On Fri, Jul 1, 2011 at 11:14 AM, Hackett, John (Norcross, GA)
wrote:
> After some experimentation (and judicious peeking at the source code), I
> think I’ve got the hang of writing custom functions to pass into these
> modules – basically, anything that accepts a list of values sliced from a
> single column on the structured array and returns a single list seems to
> work well. In functional programming terms, rec_summarize appears similar to
> “map”, rec_groupby appears similar to “reduce”.
>
>
>
> Now – what if I want to derive a calculation from multiple statistics in the
> original dataset – eg. create a new column on the array which is derived
> from 2 (or up to n) other fields in a custom function which I pass into the
> process?
>
>
>
> For example, conditional counts/summaries (count transactions and sum the
> sales on all orders that weighed > 5K lbs).

→ Extracted material
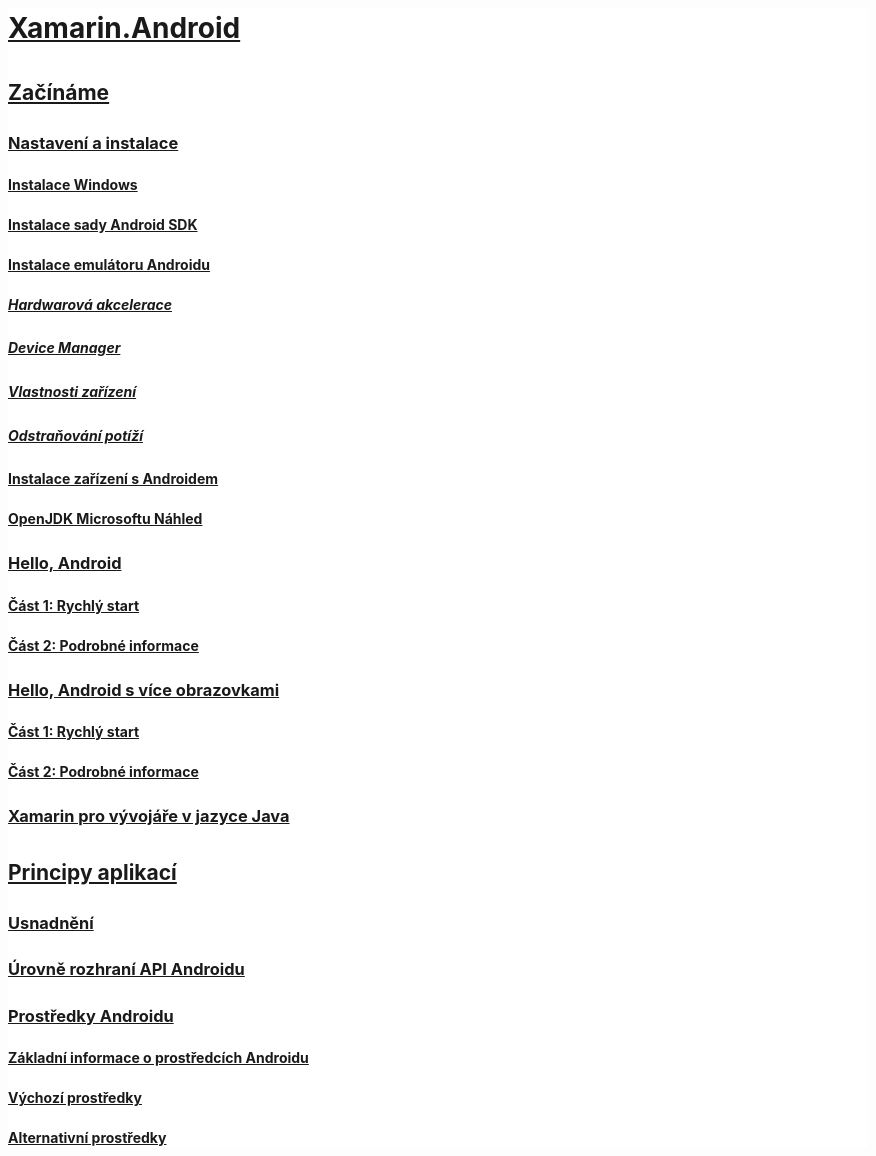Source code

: # [Xamarin.Android](index.yml)
## [Začínáme](get-started/index.md)
### [Nastavení a instalace](get-started/installation/index.md)
#### [Instalace Windows](get-started/installation/windows.md)
#### [Instalace sady Android SDK](get-started/installation/android-sdk.md)
#### [Instalace emulátoru Androidu](get-started/installation/android-emulator/index.md)
##### [Hardwarová akcelerace](get-started/installation/android-emulator/hardware-acceleration.md)
##### [Device Manager](get-started/installation/android-emulator/device-manager.md)
##### [Vlastnosti zařízení](get-started/installation/android-emulator/device-properties.md)
##### [Odstraňování potíží](get-started/installation/android-emulator/troubleshooting.md)
#### [Instalace zařízení s Androidem](get-started/installation/set-up-device-for-development.md)
#### [OpenJDK Microsoftu Náhled](get-started/installation/openjdk.md)
### [Hello, Android](get-started/hello-android/index.md)
#### [Část 1: Rychlý start](get-started/hello-android/hello-android-quickstart.md)
#### [Část 2: Podrobné informace](get-started/hello-android/hello-android-deepdive.md)
### [Hello, Android s více obrazovkami](get-started/hello-android-multiscreen/index.md)
#### [Část 1: Rychlý start](get-started/hello-android-multiscreen/hello-android-multiscreen-quickstart.md)
#### [Část 2: Podrobné informace](get-started/hello-android-multiscreen/hello-android-multiscreen-deepdive.md)
### [Xamarin pro vývojáře v jazyce Java](get-started/java-developers.md)
## [Principy aplikací](app-fundamentals/index.md)
### [Usnadnění](app-fundamentals/accessibility.md)
### [Úrovně rozhraní API Androidu](app-fundamentals/android-api-levels.md)
### [Prostředky Androidu](app-fundamentals/resources-in-android/index.md)
#### [Základní informace o prostředcích Androidu](app-fundamentals/resources-in-android/android-resource-basics.md)
#### [Výchozí prostředky](app-fundamentals/resources-in-android/default-resources.md)
#### [Alternativní prostředky](app-fundamentals/resources-in-android/alternate-resources.md)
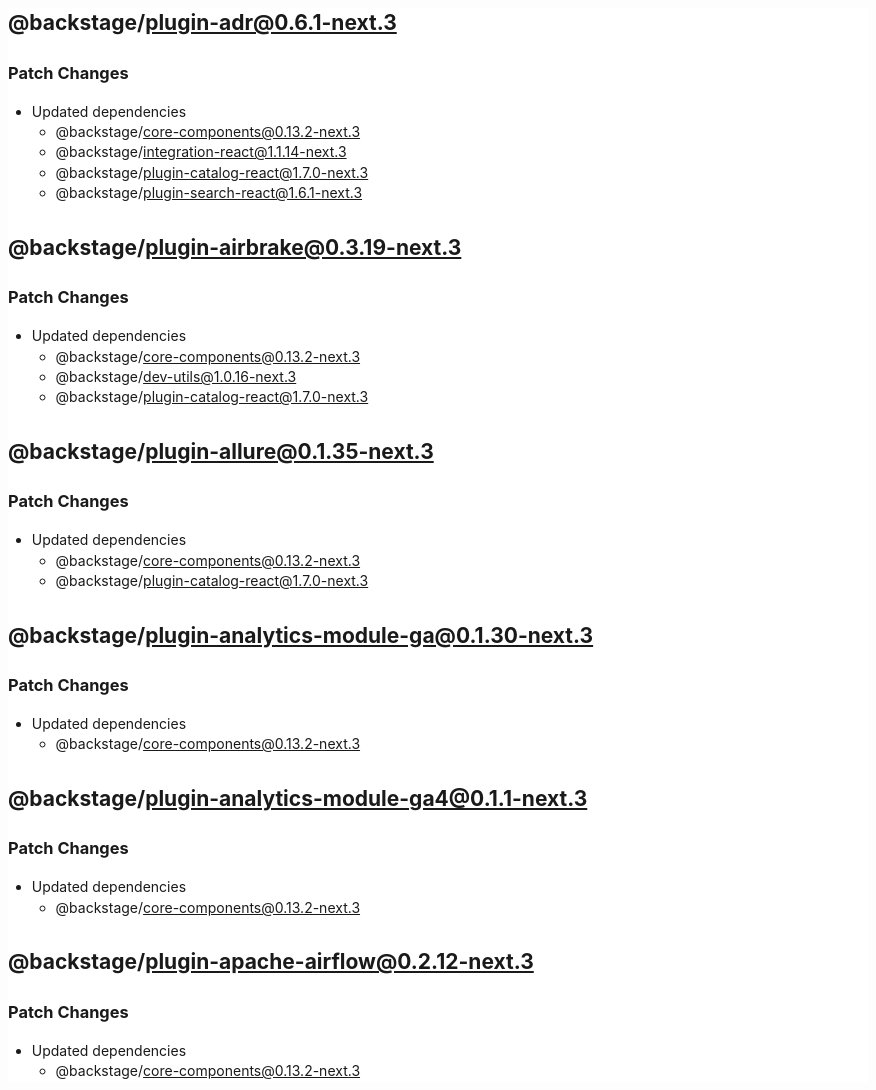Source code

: ## @backstage/plugin-adr@0.6.1-next.3

### Patch Changes

- Updated dependencies
  - @backstage/core-components@0.13.2-next.3
  - @backstage/integration-react@1.1.14-next.3
  - @backstage/plugin-catalog-react@1.7.0-next.3
  - @backstage/plugin-search-react@1.6.1-next.3

## @backstage/plugin-airbrake@0.3.19-next.3

### Patch Changes

- Updated dependencies
  - @backstage/core-components@0.13.2-next.3
  - @backstage/dev-utils@1.0.16-next.3
  - @backstage/plugin-catalog-react@1.7.0-next.3

## @backstage/plugin-allure@0.1.35-next.3

### Patch Changes

- Updated dependencies
  - @backstage/core-components@0.13.2-next.3
  - @backstage/plugin-catalog-react@1.7.0-next.3

## @backstage/plugin-analytics-module-ga@0.1.30-next.3

### Patch Changes

- Updated dependencies
  - @backstage/core-components@0.13.2-next.3

## @backstage/plugin-analytics-module-ga4@0.1.1-next.3

### Patch Changes

- Updated dependencies
  - @backstage/core-components@0.13.2-next.3

## @backstage/plugin-apache-airflow@0.2.12-next.3

### Patch Changes

- Updated dependencies
  - @backstage/core-components@0.13.2-next.3
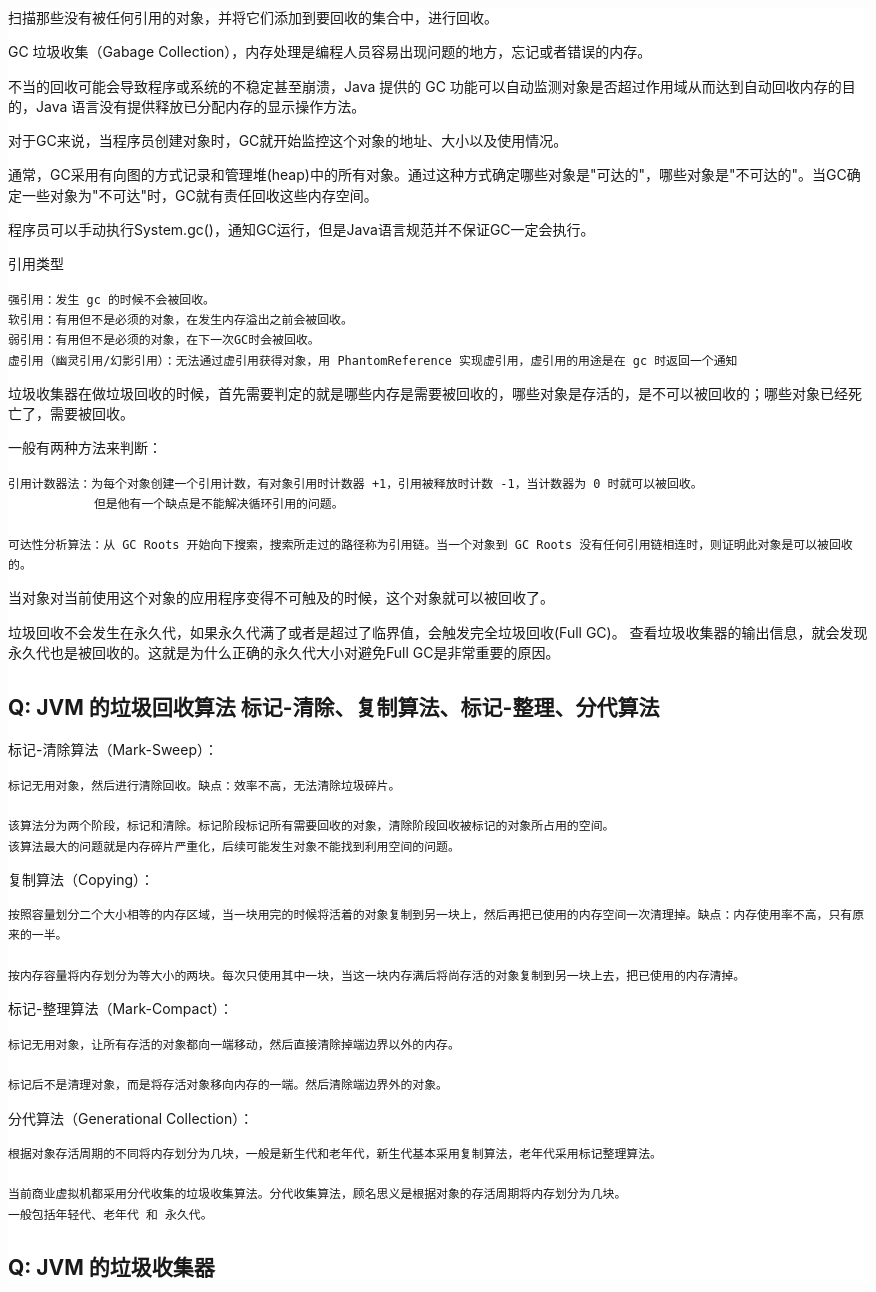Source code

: 扫描那些没有被任何引用的对象，并将它们添加到要回收的集合中，进行回收。

GC 垃圾收集（Gabage Collection），内存处理是编程人员容易出现问题的地方，忘记或者错误的内存。

不当的回收可能会导致程序或系统的不稳定甚至崩溃，Java 提供的 GC 功能可以自动监测对象是否超过作用域从而达到自动回收内存的目的，Java 语言没有提供释放已分配内存的显示操作方法。

对于GC来说，当程序员创建对象时，GC就开始监控这个对象的地址、大小以及使用情况。

通常，GC采用有向图的方式记录和管理堆(heap)中的所有对象。通过这种方式确定哪些对象是"可达的"，哪些对象是"不可达的"。当GC确定一些对象为"不可达"时，GC就有责任回收这些内存空间。

程序员可以手动执行System.gc()，通知GC运行，但是Java语言规范并不保证GC一定会执行。

引用类型

    强引用：发生 gc 的时候不会被回收。
    软引用：有用但不是必须的对象，在发生内存溢出之前会被回收。
    弱引用：有用但不是必须的对象，在下一次GC时会被回收。
    虚引用（幽灵引用/幻影引用）：无法通过虚引用获得对象，用 PhantomReference 实现虚引用，虚引用的用途是在 gc 时返回一个通知

垃圾收集器在做垃圾回收的时候，首先需要判定的就是哪些内存是需要被回收的，哪些对象是存活的，是不可以被回收的；哪些对象已经死亡了，需要被回收。

一般有两种方法来判断：

    引用计数器法：为每个对象创建一个引用计数，有对象引用时计数器 +1，引用被释放时计数 -1，当计数器为 0 时就可以被回收。
                但是他有一个缺点是不能解决循环引用的问题。
    
    可达性分析算法：从 GC Roots 开始向下搜索，搜索所走过的路径称为引用链。当一个对象到 GC Roots 没有任何引用链相连时，则证明此对象是可以被回收的。

当对象对当前使用这个对象的应用程序变得不可触及的时候，这个对象就可以被回收了。

垃圾回收不会发生在永久代，如果永久代满了或者是超过了临界值，会触发完全垃圾回收(Full GC)。 查看垃圾收集器的输出信息，就会发现永久代也是被回收的。这就是为什么正确的永久代大小对避免Full GC是非常重要的原因。

## Q: JVM 的垃圾回收算法 标记-清除、复制算法、标记-整理、分代算法

标记-清除算法（Mark-Sweep）：

    标记无用对象，然后进行清除回收。缺点：效率不高，无法清除垃圾碎片。

    该算法分为两个阶段，标记和清除。标记阶段标记所有需要回收的对象，清除阶段回收被标记的对象所占用的空间。
    该算法最大的问题就是内存碎片严重化，后续可能发生对象不能找到利用空间的问题。

复制算法（Copying）：

    按照容量划分二个大小相等的内存区域，当一块用完的时候将活着的对象复制到另一块上，然后再把已使用的内存空间一次清理掉。缺点：内存使用率不高，只有原来的一半。
    
    按内存容量将内存划分为等大小的两块。每次只使用其中一块，当这一块内存满后将尚存活的对象复制到另一块上去，把已使用的内存清掉。

标记-整理算法（Mark-Compact）：

    标记无用对象，让所有存活的对象都向一端移动，然后直接清除掉端边界以外的内存。
    
    标记后不是清理对象，而是将存活对象移向内存的一端。然后清除端边界外的对象。

分代算法（Generational Collection）：

    根据对象存活周期的不同将内存划分为几块，一般是新生代和老年代，新生代基本采用复制算法，老年代采用标记整理算法。

    当前商业虚拟机都采用分代收集的垃圾收集算法。分代收集算法，顾名思义是根据对象的存活周期将内存划分为几块。
    一般包括年轻代、老年代 和 永久代。

## Q: JVM 的垃圾收集器
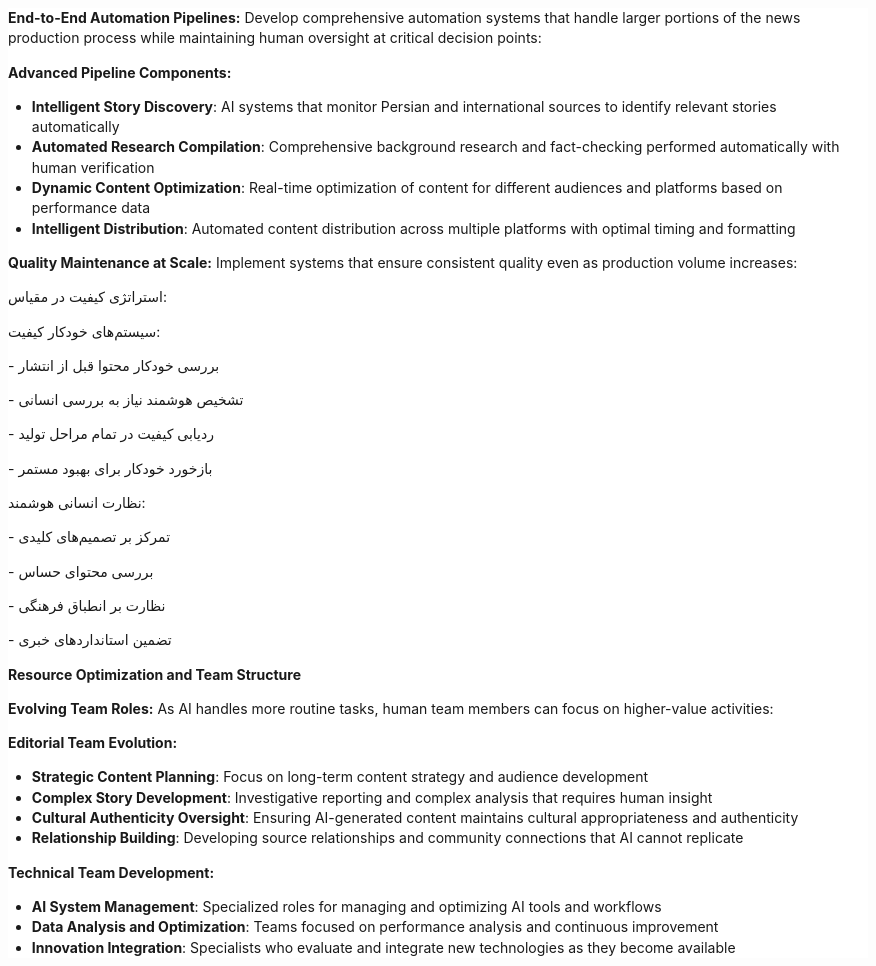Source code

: **End-to-End Automation Pipelines:** Develop comprehensive automation systems that handle larger portions of the news production process while maintaining human oversight at critical decision points:

**Advanced Pipeline Components:**

- **Intelligent Story Discovery**: AI systems that monitor Persian and international sources to identify relevant stories automatically  
- **Automated Research Compilation**: Comprehensive background research and fact-checking performed automatically with human verification  
- **Dynamic Content Optimization**: Real-time optimization of content for different audiences and platforms based on performance data  
- **Intelligent Distribution**: Automated content distribution across multiple platforms with optimal timing and formatting

**Quality Maintenance at Scale:** Implement systems that ensure consistent quality even as production volume increases:

استراتژی کیفیت در مقیاس:

سیستم‌های خودکار کیفیت:

\- بررسی خودکار محتوا قبل از انتشار

\- تشخیص هوشمند نیاز به بررسی انسانی

\- ردیابی کیفیت در تمام مراحل تولید

\- بازخورد خودکار برای بهبود مستمر

نظارت انسانی هوشمند:

\- تمرکز بر تصمیم‌های کلیدی

\- بررسی محتوای حساس

\- نظارت بر انطباق فرهنگی

\- تضمین استانداردهای خبری

**Resource Optimization and Team Structure**

**Evolving Team Roles:** As AI handles more routine tasks, human team members can focus on higher-value activities:

**Editorial Team Evolution:**

- **Strategic Content Planning**: Focus on long-term content strategy and audience development  
- **Complex Story Development**: Investigative reporting and complex analysis that requires human insight  
- **Cultural Authenticity Oversight**: Ensuring AI-generated content maintains cultural appropriateness and authenticity  
- **Relationship Building**: Developing source relationships and community connections that AI cannot replicate

**Technical Team Development:**

- **AI System Management**: Specialized roles for managing and optimizing AI tools and workflows  
- **Data Analysis and Optimization**: Teams focused on performance analysis and continuous improvement  
- **Innovation Integration**: Specialists who evaluate and integrate new technologies as they become available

→ Required tasks
A – Summarize the mailing-list message in two sentences.
B – Express the lines of the rows running from the line with "- **Intelligent Story" to the line with "- **Automated Research" as a JSON list of strings, one string per line, omitting blank lines.

→ Task-by-task solutions
A – After some experimentation and a look at the source code, the writer reports having learned to write custom functions for these modules: anything that takes a list of values sliced from one column of the structured array and returns a single list appears to work well, and in functional programming terms rec_summarize resembles "map" and rec_groupby resembles "reduce". The writer then asks how to create a new column on the array derived from two or up to n other fields through a custom function, citing conditional counts and summaries such as counting transactions and summing sales on all orders that weighed over 5K lbs.

B –
[
  "- **Intelligent Story Discovery**: AI systems that monitor Persian and international sources to identify relevant stories automatically  ",
  "- **Automated Research Compilation**: Comprehensive background research and fact-checking performed automatically with human verification  "
]